Perhaps even more important were the results of self-report symptom scales for depression, postpartum depression, and anxiety. During pregnancy and postpartum, the pregnant women with epilepsy had significantly higher depression and anxiety symptom scores than one or both of the control groups, and scores were significantly higher during pregnancy than the postpartum period. Also, higher anxiety symptom scores were associated with higher rates of suicidal thoughts. ⁵ These findings are clinically important because they indicate the postpartum period, and especially pregnancy, are timeframes when women with epilepsy are at particularly high risk for anxiety and depression symptoms, and potentially suicide. Given the already well-established baseline increased risk of anxiety, depression, and suicide among people with epilepsy overall, and recommendations for routine screening and management of these comorbidities in epilepsy, the MONEAD results suggest a potential need for further enhanced screening and management during pregnancy and postpartum, as a part of comprehensive epilepsy care. The results also reinforce the importance of screening for anxiety in addition to depression, rather than depression alone.

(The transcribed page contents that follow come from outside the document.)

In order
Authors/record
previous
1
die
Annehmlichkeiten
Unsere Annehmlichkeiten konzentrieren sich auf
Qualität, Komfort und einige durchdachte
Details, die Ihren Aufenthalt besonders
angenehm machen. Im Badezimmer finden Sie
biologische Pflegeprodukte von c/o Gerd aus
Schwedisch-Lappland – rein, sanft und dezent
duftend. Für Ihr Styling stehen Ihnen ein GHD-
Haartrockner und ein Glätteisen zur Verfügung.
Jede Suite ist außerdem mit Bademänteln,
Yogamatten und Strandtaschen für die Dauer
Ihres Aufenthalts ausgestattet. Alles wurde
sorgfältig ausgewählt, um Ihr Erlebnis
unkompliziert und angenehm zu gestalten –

Current practice habits among epileptologists surrounding screening and management of anxiety and depression during pregnancy care are unclear, but it would not be surprising if this is a time when psychiatric symptom screening and comorbidity management is less robust than outside of pregnancy. In pregnancy, there is already increased care intensity for epilepsy given the focus on monitoring medication levels and counseling about medication changes, breastfeeding, delivery considerations, and other pregnancy-specific factors. Further, pregnancy and the postpartum period may be a time when epileptologists and other physicians are reluctant to actively manage depression or anxiety symptoms, due to concern about potential risks of antidepressant medications in pregnancy or during breastfeeding. However, proactively identifying and managing these symptoms in pregnancy may be particularly important, not only to prevent symptoms detected on self-report scales from progressing to full major depressive episodes, but to potentially improve outcomes among children born to women with epilepsy. Data in the general population indicate various adverse child outcomes are associated with psychiatric conditions in pregnancy and postpartum, ⁶ and the MONEAD cognitive results demonstrated an association of maternal anxiety with lower IQ in children at 2 years of age. ⁷

Overall, these results bring attention to the potential need for enhancements in clinical practice, namely increased attention to screening and management of anxiety and depression in pregnant women with epilepsy, and the findings also highlight a significant need for future research to address multiple remaining unknowns. These include whether use of briefer, freely available anxiety and depression screening instruments suitable for clinical practice would detect the subsyndromic symptoms of relevance detected by the longer, proprietary research instruments administered in MONEAD. These validated brief screening instruments include the Neurological Disorders Depression Inventory-Epilepsy (NDDI-E) and Patient Health Questionnaire-9 (PHQ-9) ⁸ for depression and the Generalized Anxiety Disorder-7 (GAD-7) and brief Epilepsy Anxiety Survey Instrument (brEASI) ⁹ for anxiety. Other key areas for future research include interventions for anxiety and depression among pregnant women with epilepsy, to evaluate efficacy and safety, as there is a paucity of literature on this topic in epilepsy, though numerous interventions have been evaluated in the general population. ¹⁰ Finally, research is needed on interventions to mitigate the potential impact of psychiatric comorbidity in pregnant and postpartum women with epilepsy on their children.